* ASSIGNMENT *
Search the records for the string "Reference" and return each line that has it.

* DATA *
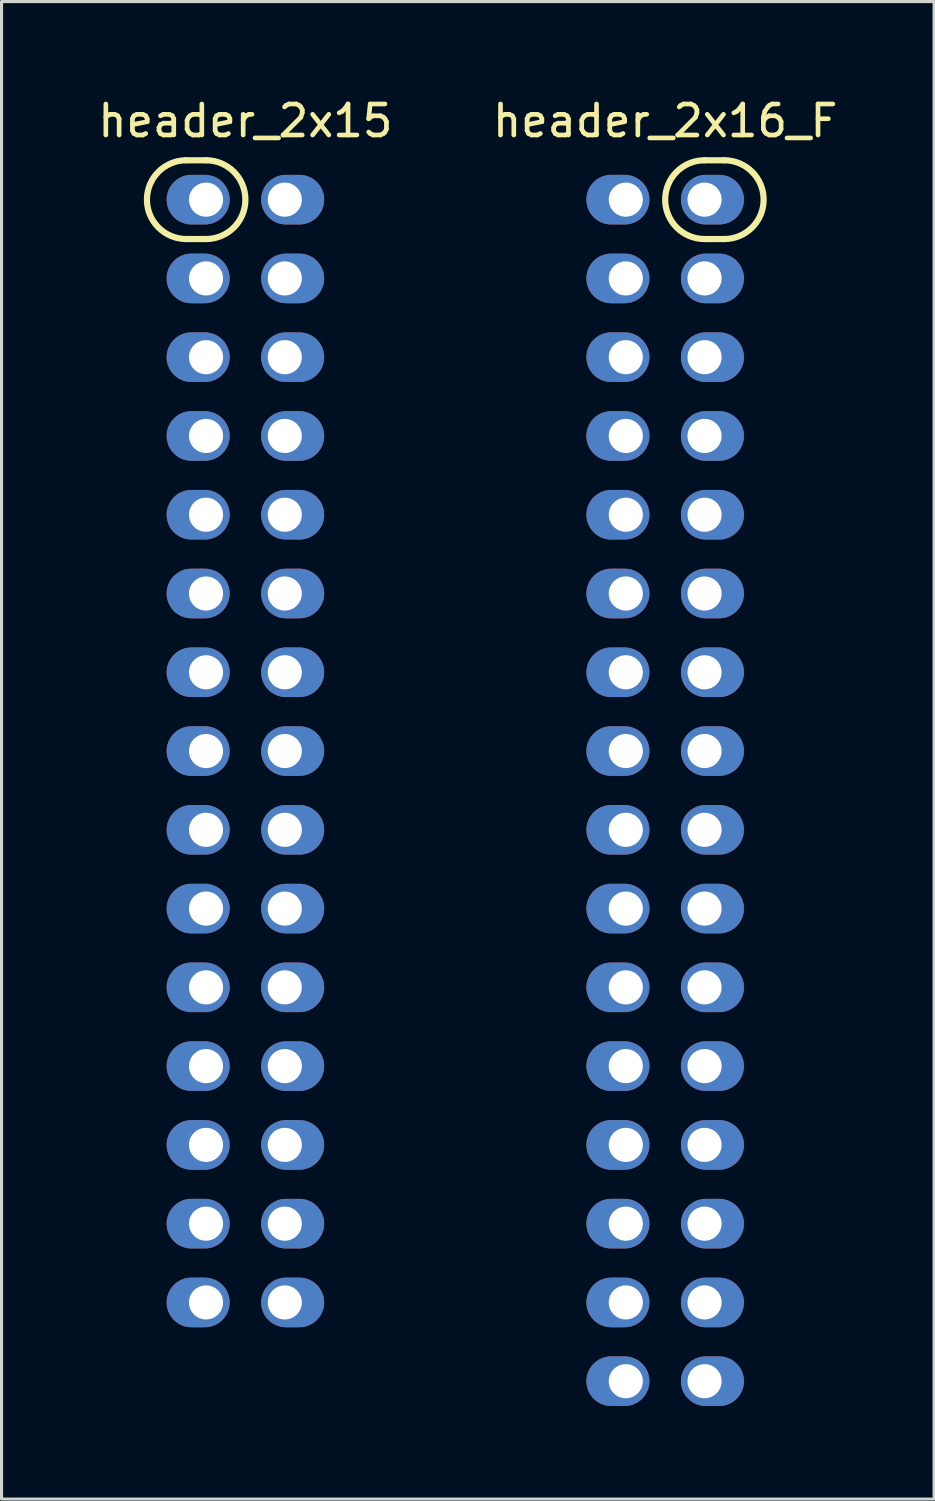
<source format=kicad_pcb>
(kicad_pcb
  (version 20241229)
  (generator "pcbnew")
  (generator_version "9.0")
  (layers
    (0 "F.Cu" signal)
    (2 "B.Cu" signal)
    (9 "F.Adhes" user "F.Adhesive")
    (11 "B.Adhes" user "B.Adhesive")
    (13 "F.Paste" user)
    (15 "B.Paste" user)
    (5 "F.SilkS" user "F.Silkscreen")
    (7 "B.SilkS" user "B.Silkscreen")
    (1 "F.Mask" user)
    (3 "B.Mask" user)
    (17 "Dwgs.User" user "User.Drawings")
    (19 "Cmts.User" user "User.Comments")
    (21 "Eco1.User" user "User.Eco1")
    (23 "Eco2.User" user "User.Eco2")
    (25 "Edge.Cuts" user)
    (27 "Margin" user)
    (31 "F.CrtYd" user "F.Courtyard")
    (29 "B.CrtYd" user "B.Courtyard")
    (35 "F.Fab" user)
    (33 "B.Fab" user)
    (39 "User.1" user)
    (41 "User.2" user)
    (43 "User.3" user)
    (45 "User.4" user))
  (footprint "header_2x15"
    (layer "F.Cu")
    (at 4.863 21.168)
    (property "Reference" "header_2x15" (at 0 -20.32 0) (layer "F.SilkS") (effects (font (size 1 1) (thickness 0.15))))
    (attr through_hole)
    (fp_line (start -1.905 -19.05) (end -1.27 -19.05) (stroke (width 0.2) (type solid)) (layer "F.SilkS"))
    (fp_line (start -1.27 -16.51) (end -1.905 -16.51) (stroke (width 0.2) (type solid)) (layer "F.SilkS"))
    (fp_arc (start -1.905 -16.51) (mid -3.175 -17.78) (end -1.905 -19.05) (stroke (width 0.2) (type solid)) (layer "F.SilkS"))
    (fp_arc (start -1.27 -19.05) (mid 0 -17.78) (end -1.27 -16.51) (stroke (width 0.2) (type solid)) (layer "F.SilkS"))
    (pad "1" thru_hole oval (at -1.27 -17.78) (size 2.032 1.6) (drill 1.1 (offset -0.254 0)) (layers "*.Cu" "*.Mask"))
    (pad "2" thru_hole oval (at 1.27 -17.78) (size 2.032 1.6) (drill 1.1 (offset 0.254 0)) (layers "*.Cu" "*.Mask"))
    (pad "3" thru_hole oval (at -1.27 -15.24) (size 2.032 1.6) (drill 1.1 (offset -0.254 0)) (layers "*.Cu" "*.Mask"))
    (pad "4" thru_hole oval (at 1.27 -15.24) (size 2.032 1.6) (drill 1.1 (offset 0.254 0)) (layers "*.Cu" "*.Mask"))
    (pad "5" thru_hole oval (at -1.27 -12.7) (size 2.032 1.6) (drill 1.1 (offset -0.254 0)) (layers "*.Cu" "*.Mask"))
    (pad "6" thru_hole oval (at 1.27 -12.7) (size 2.032 1.6) (drill 1.1 (offset 0.254 0)) (layers "*.Cu" "*.Mask"))
    (pad "7" thru_hole oval (at -1.27 -10.16) (size 2.032 1.6) (drill 1.1 (offset -0.254 0)) (layers "*.Cu" "*.Mask"))
    (pad "8" thru_hole oval (at 1.27 -10.16) (size 2.032 1.6) (drill 1.1 (offset 0.254 0)) (layers "*.Cu" "*.Mask"))
    (pad "9" thru_hole oval (at -1.27 -7.62) (size 2.032 1.6) (drill 1.1 (offset -0.254 0)) (layers "*.Cu" "*.Mask"))
    (pad "10" thru_hole oval (at 1.27 -7.62) (size 2.032 1.6) (drill 1.1 (offset 0.254 0)) (layers "*.Cu" "*.Mask"))
    (pad "11" thru_hole oval (at -1.27 -5.08) (size 2.032 1.6) (drill 1.1 (offset -0.254 0)) (layers "*.Cu" "*.Mask"))
    (pad "12" thru_hole oval (at 1.27 -5.08) (size 2.032 1.6) (drill 1.1 (offset 0.254 0)) (layers "*.Cu" "*.Mask"))
    (pad "13" thru_hole oval (at -1.27 -2.54) (size 2.032 1.6) (drill 1.1 (offset -0.254 0)) (layers "*.Cu" "*.Mask"))
    (pad "14" thru_hole oval (at 1.27 -2.54) (size 2.032 1.6) (drill 1.1 (offset 0.254 0)) (layers "*.Cu" "*.Mask"))
    (pad "15" thru_hole oval (at -1.27 0) (size 2.032 1.6) (drill 1.1 (offset -0.254 0)) (layers "*.Cu" "*.Mask"))
    (pad "16" thru_hole oval (at 1.27 0) (size 2.032 1.6) (drill 1.1 (offset 0.254 0)) (layers "*.Cu" "*.Mask"))
    (pad "17" thru_hole oval (at -1.27 2.54) (size 2.032 1.6) (drill 1.1 (offset -0.254 0)) (layers "*.Cu" "*.Mask"))
    (pad "18" thru_hole oval (at 1.27 2.54) (size 2.032 1.6) (drill 1.1 (offset 0.254 0)) (layers "*.Cu" "*.Mask"))
    (pad "19" thru_hole oval (at -1.27 5.08) (size 2.032 1.6) (drill 1.1 (offset -0.254 0)) (layers "*.Cu" "*.Mask"))
    (pad "20" thru_hole oval (at 1.27 5.08) (size 2.032 1.6) (drill 1.1 (offset 0.254 0)) (layers "*.Cu" "*.Mask"))
    (pad "21" thru_hole oval (at -1.27 7.62) (size 2.032 1.6) (drill 1.1 (offset -0.254 0)) (layers "*.Cu" "*.Mask"))
    (pad "22" thru_hole oval (at 1.27 7.62) (size 2.032 1.6) (drill 1.1 (offset 0.254 0)) (layers "*.Cu" "*.Mask"))
    (pad "23" thru_hole oval (at -1.27 10.16) (size 2.032 1.6) (drill 1.1 (offset -0.254 0)) (layers "*.Cu" "*.Mask"))
    (pad "24" thru_hole oval (at 1.27 10.16) (size 2.032 1.6) (drill 1.1 (offset 0.254 0)) (layers "*.Cu" "*.Mask"))
    (pad "25" thru_hole oval (at -1.27 12.7) (size 2.032 1.6) (drill 1.1 (offset -0.254 0)) (layers "*.Cu" "*.Mask"))
    (pad "26" thru_hole oval (at 1.27 12.7) (size 2.032 1.6) (drill 1.1 (offset 0.254 0)) (layers "*.Cu" "*.Mask"))
    (pad "27" thru_hole oval (at -1.27 15.24) (size 2.032 1.6) (drill 1.1 (offset -0.254 0)) (layers "*.Cu" "*.Mask"))
    (pad "28" thru_hole oval (at 1.27 15.24) (size 2.032 1.6) (drill 1.1 (offset 0.254 0)) (layers "*.Cu" "*.Mask"))
    (pad "29" thru_hole oval (at -1.27 17.78) (size 2.032 1.6) (drill 1.1 (offset -0.254 0)) (layers "*.Cu" "*.Mask"))
    (pad "30" thru_hole oval (at 1.27 17.78) (size 2.032 1.6) (drill 1.1 (offset 0.254 0)) (layers "*.Cu" "*.Mask")))
  (footprint "header_2x16_F"
    (layer "F.Cu")
    (at 18.399 22.438)
    (property "Reference" "header_2x16_F" (at 0 -21.59 0) (layer "F.SilkS") (effects (font (size 1 1) (thickness 0.15))))
    (attr through_hole)
    (fp_line (start 1.27 -20.32) (end 1.905 -20.32) (stroke (width 0.2) (type solid)) (layer "F.SilkS"))
    (fp_line (start 1.905 -17.78) (end 1.27 -17.78) (stroke (width 0.2) (type solid)) (layer "F.SilkS"))
    (fp_arc (start 1.27 -17.78) (mid 0 -19.05) (end 1.27 -20.32) (stroke (width 0.2) (type solid)) (layer "F.SilkS"))
    (fp_arc (start 1.905 -20.32) (mid 3.175 -19.05) (end 1.905 -17.78) (stroke (width 0.2) (type solid)) (layer "F.SilkS"))
    (pad "1" thru_hole oval (at 1.27 -19.05) (size 2.032 1.6) (drill 1.1 (offset 0.254 0)) (layers "*.Cu" "*.Mask"))
    (pad "2" thru_hole oval (at -1.27 -19.05) (size 2.032 1.6) (drill 1.1 (offset -0.254 0)) (layers "*.Cu" "*.Mask"))
    (pad "3" thru_hole oval (at 1.27 -16.51) (size 2.032 1.6) (drill 1.1 (offset 0.254 0)) (layers "*.Cu" "*.Mask"))
    (pad "4" thru_hole oval (at -1.27 -16.51) (size 2.032 1.6) (drill 1.1 (offset -0.254 0)) (layers "*.Cu" "*.Mask"))
    (pad "5" thru_hole oval (at 1.27 -13.97) (size 2.032 1.6) (drill 1.1 (offset 0.254 0)) (layers "*.Cu" "*.Mask"))
    (pad "6" thru_hole oval (at -1.27 -13.97) (size 2.032 1.6) (drill 1.1 (offset -0.254 0)) (layers "*.Cu" "*.Mask"))
    (pad "7" thru_hole oval (at 1.27 -11.43) (size 2.032 1.6) (drill 1.1 (offset 0.254 0)) (layers "*.Cu" "*.Mask"))
    (pad "8" thru_hole oval (at -1.27 -11.43) (size 2.032 1.6) (drill 1.1 (offset -0.254 0)) (layers "*.Cu" "*.Mask"))
    (pad "9" thru_hole oval (at 1.27 -8.89) (size 2.032 1.6) (drill 1.1 (offset 0.254 0)) (layers "*.Cu" "*.Mask"))
    (pad "10" thru_hole oval (at -1.27 -8.89) (size 2.032 1.6) (drill 1.1 (offset -0.254 0)) (layers "*.Cu" "*.Mask"))
    (pad "11" thru_hole oval (at 1.27 -6.35) (size 2.032 1.6) (drill 1.1 (offset 0.254 0)) (layers "*.Cu" "*.Mask"))
    (pad "12" thru_hole oval (at -1.27 -6.35) (size 2.032 1.6) (drill 1.1 (offset -0.254 0)) (layers "*.Cu" "*.Mask"))
    (pad "13" thru_hole oval (at 1.27 -3.81) (size 2.032 1.6) (drill 1.1 (offset 0.254 0)) (layers "*.Cu" "*.Mask"))
    (pad "14" thru_hole oval (at -1.27 -3.81) (size 2.032 1.6) (drill 1.1 (offset -0.254 0)) (layers "*.Cu" "*.Mask"))
    (pad "15" thru_hole oval (at 1.27 -1.27) (size 2.032 1.6) (drill 1.1 (offset 0.254 0)) (layers "*.Cu" "*.Mask"))
    (pad "16" thru_hole oval (at -1.27 -1.27) (size 2.032 1.6) (drill 1.1 (offset -0.254 0)) (layers "*.Cu" "*.Mask"))
    (pad "17" thru_hole oval (at 1.27 1.27) (size 2.032 1.6) (drill 1.1 (offset 0.254 0)) (layers "*.Cu" "*.Mask"))
    (pad "18" thru_hole oval (at -1.27 1.27) (size 2.032 1.6) (drill 1.1 (offset -0.254 0)) (layers "*.Cu" "*.Mask"))
    (pad "19" thru_hole oval (at 1.27 3.81) (size 2.032 1.6) (drill 1.1 (offset 0.254 0)) (layers "*.Cu" "*.Mask"))
    (pad "20" thru_hole oval (at -1.27 3.81) (size 2.032 1.6) (drill 1.1 (offset -0.254 0)) (layers "*.Cu" "*.Mask"))
    (pad "21" thru_hole oval (at 1.27 6.35) (size 2.032 1.6) (drill 1.1 (offset 0.254 0)) (layers "*.Cu" "*.Mask"))
    (pad "22" thru_hole oval (at -1.27 6.35) (size 2.032 1.6) (drill 1.1 (offset -0.254 0)) (layers "*.Cu" "*.Mask"))
    (pad "23" thru_hole oval (at 1.27 8.89) (size 2.032 1.6) (drill 1.1 (offset 0.254 0)) (layers "*.Cu" "*.Mask"))
    (pad "24" thru_hole oval (at -1.27 8.89) (size 2.032 1.6) (drill 1.1 (offset -0.254 0)) (layers "*.Cu" "*.Mask"))
    (pad "25" thru_hole oval (at 1.27 11.43) (size 2.032 1.6) (drill 1.1 (offset 0.254 0)) (layers "*.Cu" "*.Mask"))
    (pad "26" thru_hole oval (at -1.27 11.43) (size 2.032 1.6) (drill 1.1 (offset -0.254 0)) (layers "*.Cu" "*.Mask"))
    (pad "27" thru_hole oval (at 1.27 13.97) (size 2.032 1.6) (drill 1.1 (offset 0.254 0)) (layers "*.Cu" "*.Mask"))
    (pad "28" thru_hole oval (at -1.27 13.97) (size 2.032 1.6) (drill 1.1 (offset -0.254 0)) (layers "*.Cu" "*.Mask"))
    (pad "29" thru_hole oval (at 1.27 16.51) (size 2.032 1.6) (drill 1.1 (offset 0.254 0)) (layers "*.Cu" "*.Mask"))
    (pad "30" thru_hole oval (at -1.27 16.51) (size 2.032 1.6) (drill 1.1 (offset -0.254 0)) (layers "*.Cu" "*.Mask"))
    (pad "31" thru_hole oval (at 1.27 19.05) (size 2.032 1.6) (drill 1.1 (offset 0.254 0)) (layers "*.Cu" "*.Mask"))
    (pad "32" thru_hole oval (at -1.27 19.05) (size 2.032 1.6) (drill 1.1 (offset -0.254 0)) (layers "*.Cu" "*.Mask")))
  (gr_rect
    (start -3 -3)
    (end 27.071 45.288)
    (stroke (width 0.1) (type default))
    (fill no)
    (layer "Edge.Cuts")))
</source>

* SOLVED PROBLEM *
    (property "Reference" "header_2x15" (at 0 -20.32 0) (layer "F.SilkS") (effects (font (size 1 1) (thickness 0.15))))
    (property "Reference" "header_2x16_F" (at 0 -21.59 0) (layer "F.SilkS") (effects (font (size 1 1) (thickness 0.15))))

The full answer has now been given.